> _Brief_
Up to and including the line that holds "3. **Parent Routes**", copy every line of the records below exactly, starting at the first; leave pictures out.

> _Available data_
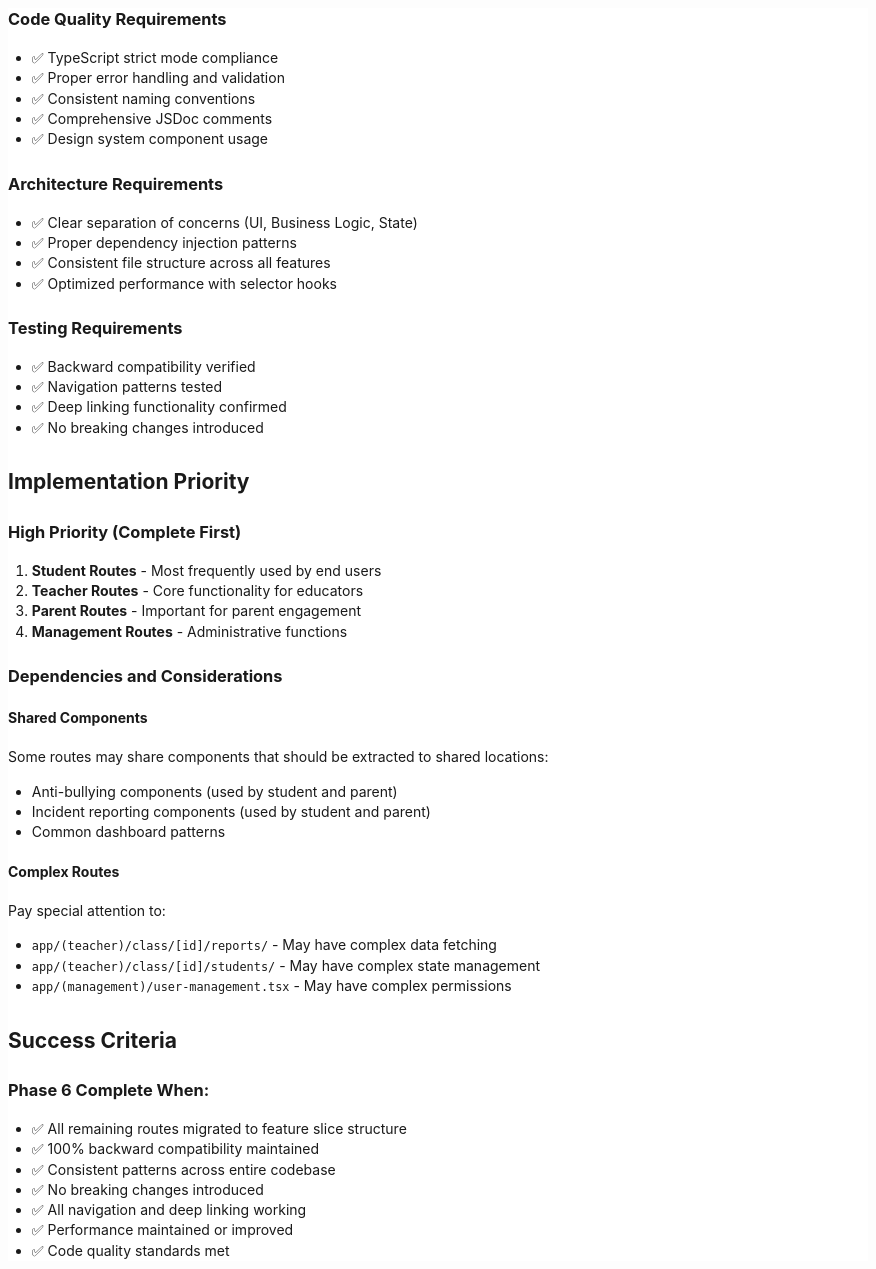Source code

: ### Code Quality Requirements
- ✅ TypeScript strict mode compliance
- ✅ Proper error handling and validation
- ✅ Consistent naming conventions
- ✅ Comprehensive JSDoc comments
- ✅ Design system component usage

### Architecture Requirements
- ✅ Clear separation of concerns (UI, Business Logic, State)
- ✅ Proper dependency injection patterns
- ✅ Consistent file structure across all features
- ✅ Optimized performance with selector hooks

### Testing Requirements
- ✅ Backward compatibility verified
- ✅ Navigation patterns tested
- ✅ Deep linking functionality confirmed
- ✅ No breaking changes introduced

## Implementation Priority

### High Priority (Complete First)
1. **Student Routes** - Most frequently used by end users
2. **Teacher Routes** - Core functionality for educators
3. **Parent Routes** - Important for parent engagement
4. **Management Routes** - Administrative functions

### Dependencies and Considerations

#### Shared Components
Some routes may share components that should be extracted to shared locations:
- Anti-bullying components (used by student and parent)
- Incident reporting components (used by student and parent)
- Common dashboard patterns

#### Complex Routes
Pay special attention to:
- `app/(teacher)/class/[id]/reports/` - May have complex data fetching
- `app/(teacher)/class/[id]/students/` - May have complex state management
- `app/(management)/user-management.tsx` - May have complex permissions

## Success Criteria

### Phase 6 Complete When:
- ✅ All remaining routes migrated to feature slice structure
- ✅ 100% backward compatibility maintained
- ✅ Consistent patterns across entire codebase
- ✅ No breaking changes introduced
- ✅ All navigation and deep linking working
- ✅ Performance maintained or improved
- ✅ Code quality standards met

> _Task answer_
Source code

: ### Code Quality Requirements
- ✅ TypeScript strict mode compliance
- ✅ Proper error handling and validation
- ✅ Consistent naming conventions
- ✅ Comprehensive JSDoc comments
- ✅ Design system component usage

### Architecture Requirements
- ✅ Clear separation of concerns (UI, Business Logic, State)
- ✅ Proper dependency injection patterns
- ✅ Consistent file structure across all features
- ✅ Optimized performance with selector hooks

### Testing Requirements
- ✅ Backward compatibility verified
- ✅ Navigation patterns tested
- ✅ Deep linking functionality confirmed
- ✅ No breaking changes introduced

## Implementation Priority

### High Priority (Complete First)
1. **Student Routes** - Most frequently used by end users
2. **Teacher Routes** - Core functionality for educators
3. **Parent Routes** - Important for parent engagement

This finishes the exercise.